Ms. Rabinowitz had been visiting family in New York before boarding the Dec. 2 El Al flight home. By her account, the flight attendant had a brief conversation in Hebrew with her ultra-Orthodox seatmate-to-be, which she could not understand, then persuaded Ms. Rabinowitz to come and see the “better” seat, at the end of a row of three.

“There were two women seated there,” she said. “I thought, ‘Oy, if they are going to talk all night I am not going to be happy.’” She asked the flight attendant if he was suggesting the switch because the man next to her wanted her to move, she said, “and he said ‘yes’ without any hesitation.”

When Ms.

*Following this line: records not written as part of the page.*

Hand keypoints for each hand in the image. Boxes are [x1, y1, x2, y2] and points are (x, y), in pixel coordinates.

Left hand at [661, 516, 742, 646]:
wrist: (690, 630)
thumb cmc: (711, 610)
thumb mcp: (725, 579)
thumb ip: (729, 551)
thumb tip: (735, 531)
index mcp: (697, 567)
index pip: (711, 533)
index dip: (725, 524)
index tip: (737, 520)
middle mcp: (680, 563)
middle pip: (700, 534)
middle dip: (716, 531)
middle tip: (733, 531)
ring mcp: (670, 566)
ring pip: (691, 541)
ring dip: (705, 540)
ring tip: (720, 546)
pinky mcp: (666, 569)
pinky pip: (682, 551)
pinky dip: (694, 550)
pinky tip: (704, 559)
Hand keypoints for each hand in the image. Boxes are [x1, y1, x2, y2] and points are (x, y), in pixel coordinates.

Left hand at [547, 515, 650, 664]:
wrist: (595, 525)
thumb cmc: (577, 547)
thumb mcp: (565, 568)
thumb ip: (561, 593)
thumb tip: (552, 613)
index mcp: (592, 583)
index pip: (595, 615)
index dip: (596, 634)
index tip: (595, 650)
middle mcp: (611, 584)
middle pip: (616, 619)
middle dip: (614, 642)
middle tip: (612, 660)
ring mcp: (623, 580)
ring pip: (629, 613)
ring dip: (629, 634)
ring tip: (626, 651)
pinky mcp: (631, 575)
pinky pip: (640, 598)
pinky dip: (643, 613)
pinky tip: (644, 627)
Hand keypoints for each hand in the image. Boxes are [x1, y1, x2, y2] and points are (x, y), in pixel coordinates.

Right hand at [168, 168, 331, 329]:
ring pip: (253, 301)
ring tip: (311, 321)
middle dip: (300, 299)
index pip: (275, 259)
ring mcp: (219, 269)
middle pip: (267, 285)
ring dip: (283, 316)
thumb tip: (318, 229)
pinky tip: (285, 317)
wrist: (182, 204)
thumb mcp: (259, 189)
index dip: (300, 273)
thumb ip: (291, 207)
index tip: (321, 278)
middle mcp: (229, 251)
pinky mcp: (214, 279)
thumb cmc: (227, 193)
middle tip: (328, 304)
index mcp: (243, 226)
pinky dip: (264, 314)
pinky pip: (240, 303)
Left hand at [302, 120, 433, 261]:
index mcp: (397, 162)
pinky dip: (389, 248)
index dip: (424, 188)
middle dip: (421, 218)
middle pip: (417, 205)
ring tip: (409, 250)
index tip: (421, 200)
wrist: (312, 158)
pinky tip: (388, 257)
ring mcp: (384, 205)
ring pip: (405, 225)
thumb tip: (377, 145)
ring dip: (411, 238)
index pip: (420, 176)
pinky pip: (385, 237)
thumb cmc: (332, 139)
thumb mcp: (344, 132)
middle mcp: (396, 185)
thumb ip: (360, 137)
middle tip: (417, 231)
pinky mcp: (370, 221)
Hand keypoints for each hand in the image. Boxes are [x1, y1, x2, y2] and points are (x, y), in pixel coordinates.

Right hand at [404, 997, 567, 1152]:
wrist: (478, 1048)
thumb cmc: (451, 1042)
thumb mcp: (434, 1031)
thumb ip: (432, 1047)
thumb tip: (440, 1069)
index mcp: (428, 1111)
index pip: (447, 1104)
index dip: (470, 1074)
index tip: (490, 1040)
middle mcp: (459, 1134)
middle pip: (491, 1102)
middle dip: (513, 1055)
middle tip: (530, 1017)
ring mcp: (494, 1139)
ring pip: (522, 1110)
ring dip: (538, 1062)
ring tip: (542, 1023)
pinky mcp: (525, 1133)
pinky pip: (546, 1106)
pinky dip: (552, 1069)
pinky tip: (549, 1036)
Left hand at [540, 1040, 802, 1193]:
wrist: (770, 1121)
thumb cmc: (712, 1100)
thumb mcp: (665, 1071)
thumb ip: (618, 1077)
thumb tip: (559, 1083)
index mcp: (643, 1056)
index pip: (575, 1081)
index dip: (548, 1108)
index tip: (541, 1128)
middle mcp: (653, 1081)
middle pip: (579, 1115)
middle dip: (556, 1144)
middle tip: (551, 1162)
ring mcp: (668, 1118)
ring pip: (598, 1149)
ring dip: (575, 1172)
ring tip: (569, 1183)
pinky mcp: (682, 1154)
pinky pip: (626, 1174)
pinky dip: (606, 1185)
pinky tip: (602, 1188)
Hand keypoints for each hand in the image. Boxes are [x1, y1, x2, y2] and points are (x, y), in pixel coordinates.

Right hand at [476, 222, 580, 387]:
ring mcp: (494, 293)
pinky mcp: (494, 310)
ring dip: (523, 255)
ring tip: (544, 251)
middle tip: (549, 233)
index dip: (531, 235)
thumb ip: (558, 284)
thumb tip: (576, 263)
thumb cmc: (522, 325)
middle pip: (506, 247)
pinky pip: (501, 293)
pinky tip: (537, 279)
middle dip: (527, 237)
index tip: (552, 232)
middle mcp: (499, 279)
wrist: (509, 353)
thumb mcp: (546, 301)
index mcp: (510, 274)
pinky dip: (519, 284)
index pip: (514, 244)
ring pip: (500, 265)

Rabinowitz returned to her original seat to collect her hand luggage, with the attendant’s assistance, she asked the other passenger, “Why does it matter? I’m 81 years old. And he says, ‘It’s in the Torah.’” After briefly arguing the point, she moved to the new seat. “I thought, ‘He’s going to be unhappy,’” she recalled. “There was no other seat available for him next to a man so I thought I’d try it.”

The other women in the new row were busy working and did not chatter. Still, Ms. Rabinowitz said she felt further insulted because the attendant had tried to mislead her.

“The fight attendant treated me as if I was stupid,” she said, “but that’s a common problem in Israel if you don’t speak Hebrew. They assume things about you. They assume they can put one over you.”

A lawyer for the religious action group wrote a letter to El Al last month saying that Ms. Rabinowitz had felt pressured by the attendant and accusing El Al of illegal discrimination. It argued that a request not to be seated next to a woman differed from other requests to move, say, to sit near a relative or a friend, because it was by nature degrading. The lawyer demanded 50,000 shekels (about $13,000) in compensation for Ms. Rabinowitz.

The airline offered, instead, a $200 discount on Ms. Rabinowitz’s next El Al flight. It insisted that there was no gender discrimination on El Al flights, that the flight attendant had made it clear to Ms. Rabinowitz that she was in no way obligated to move, and that she had changed seats without argument.

Ms. Rabinowitz has since had time to ponder. She said her son told her that “this whole idea that you cannot sit next to a woman is bogus.” She cited an eminent Orthodox scholar, Rabbi Moshe Feinstein, who counseled that it was acceptable for a Jewish man to sit next to a woman on a subway or a bus so long as there was no intention to seek sexual pleasure from any incidental contact.

“When did modesty become the sum and end all of being a Jewish woman?” Ms. Rabinowitz asked. Citing examples like the biblical warrior Deborah, the matriarch Sarah and Queen Esther, she noted: “Our heroes in history were not modest little women.”